Proc AMIA Annu Fall Symp. 1997:198-202.
Several rule induction methods have been introduced in order to discover meaningful knowledge from databases, including medical domain. However, most of the approaches induce rules from all the data in databases and cannot induce incrementally when new samples are derived. In this paper, a new approach to knowledge acquisition, which induce probabilistic rules incrementally by using rough set technique, is introduced and was evaluated on two clinical databases.

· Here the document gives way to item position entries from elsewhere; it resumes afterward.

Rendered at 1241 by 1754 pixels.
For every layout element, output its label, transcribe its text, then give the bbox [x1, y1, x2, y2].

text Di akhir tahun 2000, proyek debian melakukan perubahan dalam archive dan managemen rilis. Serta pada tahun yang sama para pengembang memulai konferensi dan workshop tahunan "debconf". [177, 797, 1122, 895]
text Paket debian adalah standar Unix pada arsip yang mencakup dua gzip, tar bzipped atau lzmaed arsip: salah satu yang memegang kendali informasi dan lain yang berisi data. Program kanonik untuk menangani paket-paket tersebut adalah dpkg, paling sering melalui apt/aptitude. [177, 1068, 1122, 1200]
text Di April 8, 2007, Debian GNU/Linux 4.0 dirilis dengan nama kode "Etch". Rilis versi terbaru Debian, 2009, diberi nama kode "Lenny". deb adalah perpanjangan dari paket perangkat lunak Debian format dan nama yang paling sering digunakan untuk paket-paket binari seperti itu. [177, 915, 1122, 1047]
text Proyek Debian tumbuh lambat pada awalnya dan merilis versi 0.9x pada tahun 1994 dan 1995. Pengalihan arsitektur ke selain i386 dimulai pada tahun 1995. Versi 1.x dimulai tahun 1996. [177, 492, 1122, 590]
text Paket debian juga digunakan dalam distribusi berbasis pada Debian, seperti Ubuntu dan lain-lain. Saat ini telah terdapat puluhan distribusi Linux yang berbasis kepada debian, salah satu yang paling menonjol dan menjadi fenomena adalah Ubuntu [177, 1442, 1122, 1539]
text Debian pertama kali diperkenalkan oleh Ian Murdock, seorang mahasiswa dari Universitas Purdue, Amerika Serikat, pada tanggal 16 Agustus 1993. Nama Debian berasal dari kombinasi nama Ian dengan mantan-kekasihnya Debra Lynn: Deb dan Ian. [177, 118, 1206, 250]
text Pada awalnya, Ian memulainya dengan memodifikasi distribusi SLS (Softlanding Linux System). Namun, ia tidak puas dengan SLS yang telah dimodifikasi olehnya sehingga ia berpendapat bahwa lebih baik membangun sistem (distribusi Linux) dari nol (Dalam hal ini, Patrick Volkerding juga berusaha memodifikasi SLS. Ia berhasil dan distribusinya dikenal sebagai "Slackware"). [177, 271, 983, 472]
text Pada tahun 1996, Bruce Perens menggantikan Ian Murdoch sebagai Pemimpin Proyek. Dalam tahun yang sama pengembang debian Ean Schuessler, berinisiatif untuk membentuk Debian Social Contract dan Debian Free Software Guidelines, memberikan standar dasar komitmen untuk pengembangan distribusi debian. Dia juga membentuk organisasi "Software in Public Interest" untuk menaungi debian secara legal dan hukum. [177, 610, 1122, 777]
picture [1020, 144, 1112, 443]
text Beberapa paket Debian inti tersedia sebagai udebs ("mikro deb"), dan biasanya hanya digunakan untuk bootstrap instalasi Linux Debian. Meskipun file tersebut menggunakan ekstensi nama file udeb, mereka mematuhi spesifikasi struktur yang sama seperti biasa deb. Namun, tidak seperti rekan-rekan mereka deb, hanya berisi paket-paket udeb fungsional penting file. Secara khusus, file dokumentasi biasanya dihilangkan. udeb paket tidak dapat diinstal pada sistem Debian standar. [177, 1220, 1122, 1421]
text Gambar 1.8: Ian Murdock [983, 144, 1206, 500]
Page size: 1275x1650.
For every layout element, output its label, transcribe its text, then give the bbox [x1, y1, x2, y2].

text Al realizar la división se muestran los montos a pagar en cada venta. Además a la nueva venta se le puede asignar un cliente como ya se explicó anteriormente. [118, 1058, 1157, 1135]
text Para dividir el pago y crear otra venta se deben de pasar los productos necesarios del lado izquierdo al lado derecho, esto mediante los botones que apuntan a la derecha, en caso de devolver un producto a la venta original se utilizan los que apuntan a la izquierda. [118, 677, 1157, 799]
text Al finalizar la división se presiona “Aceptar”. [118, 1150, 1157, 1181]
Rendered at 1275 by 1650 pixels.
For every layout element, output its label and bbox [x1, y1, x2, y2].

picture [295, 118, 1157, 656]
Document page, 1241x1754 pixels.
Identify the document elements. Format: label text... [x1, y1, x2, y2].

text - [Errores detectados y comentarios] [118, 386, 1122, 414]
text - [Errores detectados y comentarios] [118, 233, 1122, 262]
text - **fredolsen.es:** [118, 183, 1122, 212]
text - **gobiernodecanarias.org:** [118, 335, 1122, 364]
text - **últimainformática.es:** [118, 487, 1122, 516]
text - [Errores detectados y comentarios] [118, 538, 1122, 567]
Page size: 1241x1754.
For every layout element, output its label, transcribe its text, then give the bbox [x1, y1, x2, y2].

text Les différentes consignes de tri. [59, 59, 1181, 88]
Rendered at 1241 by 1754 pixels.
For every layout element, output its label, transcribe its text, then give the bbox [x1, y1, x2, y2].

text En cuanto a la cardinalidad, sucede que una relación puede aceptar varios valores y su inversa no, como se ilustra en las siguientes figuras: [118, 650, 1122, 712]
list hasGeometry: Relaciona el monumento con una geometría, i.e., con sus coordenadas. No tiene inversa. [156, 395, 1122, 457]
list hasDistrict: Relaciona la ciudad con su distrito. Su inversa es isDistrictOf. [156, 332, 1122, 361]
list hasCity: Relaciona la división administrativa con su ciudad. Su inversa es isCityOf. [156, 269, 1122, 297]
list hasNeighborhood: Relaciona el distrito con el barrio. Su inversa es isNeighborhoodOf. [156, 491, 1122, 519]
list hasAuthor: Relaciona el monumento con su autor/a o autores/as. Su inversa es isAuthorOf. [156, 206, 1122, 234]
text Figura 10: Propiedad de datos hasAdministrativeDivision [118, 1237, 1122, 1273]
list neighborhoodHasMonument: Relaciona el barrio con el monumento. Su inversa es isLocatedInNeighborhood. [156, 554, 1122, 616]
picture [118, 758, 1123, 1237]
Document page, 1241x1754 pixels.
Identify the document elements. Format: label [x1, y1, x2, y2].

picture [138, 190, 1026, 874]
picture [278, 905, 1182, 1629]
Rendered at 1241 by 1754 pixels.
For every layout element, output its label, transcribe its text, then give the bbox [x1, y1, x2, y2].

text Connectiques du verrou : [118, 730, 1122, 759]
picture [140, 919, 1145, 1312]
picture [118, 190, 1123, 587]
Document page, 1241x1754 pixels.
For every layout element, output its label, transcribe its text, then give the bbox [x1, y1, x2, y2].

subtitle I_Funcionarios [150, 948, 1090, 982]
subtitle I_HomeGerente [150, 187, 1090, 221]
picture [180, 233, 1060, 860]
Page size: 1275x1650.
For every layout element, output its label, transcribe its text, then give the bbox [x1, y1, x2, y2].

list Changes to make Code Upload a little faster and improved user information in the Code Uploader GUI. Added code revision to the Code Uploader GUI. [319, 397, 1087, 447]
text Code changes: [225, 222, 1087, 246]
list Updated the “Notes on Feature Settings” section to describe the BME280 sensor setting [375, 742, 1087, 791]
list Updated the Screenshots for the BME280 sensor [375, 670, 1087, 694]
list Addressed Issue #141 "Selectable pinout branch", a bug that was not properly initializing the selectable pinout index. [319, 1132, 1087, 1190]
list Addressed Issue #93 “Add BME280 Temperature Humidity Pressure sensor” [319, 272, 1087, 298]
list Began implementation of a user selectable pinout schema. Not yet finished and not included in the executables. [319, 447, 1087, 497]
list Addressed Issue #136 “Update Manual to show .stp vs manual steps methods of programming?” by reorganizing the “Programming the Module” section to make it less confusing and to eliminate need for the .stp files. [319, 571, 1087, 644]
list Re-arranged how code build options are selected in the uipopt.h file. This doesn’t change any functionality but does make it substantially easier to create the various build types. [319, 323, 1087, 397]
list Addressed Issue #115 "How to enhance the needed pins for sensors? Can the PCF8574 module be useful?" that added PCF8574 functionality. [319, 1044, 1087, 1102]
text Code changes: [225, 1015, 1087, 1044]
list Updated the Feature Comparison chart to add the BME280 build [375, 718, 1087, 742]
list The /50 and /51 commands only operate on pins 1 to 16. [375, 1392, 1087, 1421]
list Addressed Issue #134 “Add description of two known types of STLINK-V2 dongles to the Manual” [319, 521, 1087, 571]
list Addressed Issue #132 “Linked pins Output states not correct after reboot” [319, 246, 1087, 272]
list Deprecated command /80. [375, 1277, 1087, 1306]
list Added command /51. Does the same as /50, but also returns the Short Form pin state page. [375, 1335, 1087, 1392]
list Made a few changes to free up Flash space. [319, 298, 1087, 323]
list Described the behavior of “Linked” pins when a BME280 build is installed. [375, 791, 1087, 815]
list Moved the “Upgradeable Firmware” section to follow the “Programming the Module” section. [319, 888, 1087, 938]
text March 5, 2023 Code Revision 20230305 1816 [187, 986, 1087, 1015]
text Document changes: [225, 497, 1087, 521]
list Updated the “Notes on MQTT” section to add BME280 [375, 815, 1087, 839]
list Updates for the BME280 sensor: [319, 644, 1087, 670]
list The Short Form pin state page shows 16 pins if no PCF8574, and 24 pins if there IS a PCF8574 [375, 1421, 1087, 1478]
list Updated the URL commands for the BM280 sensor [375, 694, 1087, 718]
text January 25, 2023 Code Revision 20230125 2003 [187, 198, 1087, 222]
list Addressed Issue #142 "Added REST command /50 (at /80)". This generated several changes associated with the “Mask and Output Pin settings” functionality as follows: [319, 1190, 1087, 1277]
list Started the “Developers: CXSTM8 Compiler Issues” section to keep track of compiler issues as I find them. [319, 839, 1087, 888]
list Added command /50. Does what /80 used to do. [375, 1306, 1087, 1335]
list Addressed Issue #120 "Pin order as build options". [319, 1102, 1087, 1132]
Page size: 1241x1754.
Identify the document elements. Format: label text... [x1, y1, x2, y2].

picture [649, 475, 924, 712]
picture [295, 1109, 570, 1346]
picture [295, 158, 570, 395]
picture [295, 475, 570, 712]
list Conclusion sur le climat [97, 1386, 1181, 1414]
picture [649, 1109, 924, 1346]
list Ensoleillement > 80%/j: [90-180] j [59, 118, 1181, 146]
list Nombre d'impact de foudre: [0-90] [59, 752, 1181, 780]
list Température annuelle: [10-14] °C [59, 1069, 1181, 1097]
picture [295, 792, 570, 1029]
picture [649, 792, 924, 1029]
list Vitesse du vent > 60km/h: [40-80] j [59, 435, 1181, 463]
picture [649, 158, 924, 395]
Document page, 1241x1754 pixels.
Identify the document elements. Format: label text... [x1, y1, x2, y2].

The results show that this method induces the same rules as those induced by ordinary non-incremental learning methods, which extract rules from all the datasets, but that the former method requires more computational resources than the latter approach.
为了从包括医学领域在内的数据库中发现有意义的知识,已经引入了几种规则归纳方法。然而,大多数方法都是从数据库中的所有数据中归纳规则,当有新样本产生时无法进行增量归纳。本文介绍了一种新的知识获取方法,该方法利用粗糙集技术增量地归纳概率规则,并在两个临床数据库上进行了评估。结果表明,该方法归纳出的规则与从所有数据集提取规则的普通非增量学习方法归纳出的规则相同,但前一种方法比后一种方法需要更多的计算资源。